__TASK TO COMPLETE__. Nothing but the text should be carried over: reproduce all the data exactly and leave out every image.

__DATASET EXTRACT__.
◇ ◇ ◇ ◇ ◇

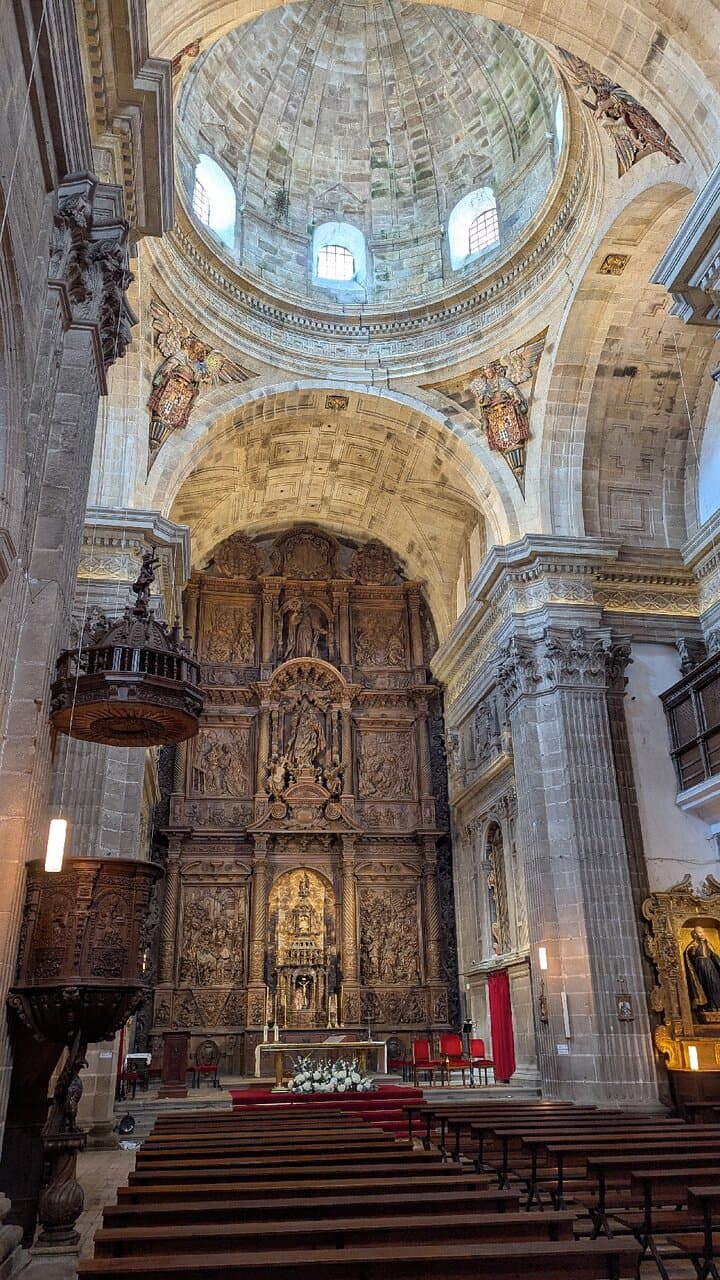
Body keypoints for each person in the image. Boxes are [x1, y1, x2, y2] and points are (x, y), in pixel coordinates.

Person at [685, 926, 720, 1013]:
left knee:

◇ ◇ ◇ ◇ ◇

__EXERCISE OUTPUT__.
Body keypoints for each person in the image. Boxes are [x1, y1, x2, y2] and points are (x, y), in pixel coordinates.

Person at [685, 926, 720, 1013]:
left knee:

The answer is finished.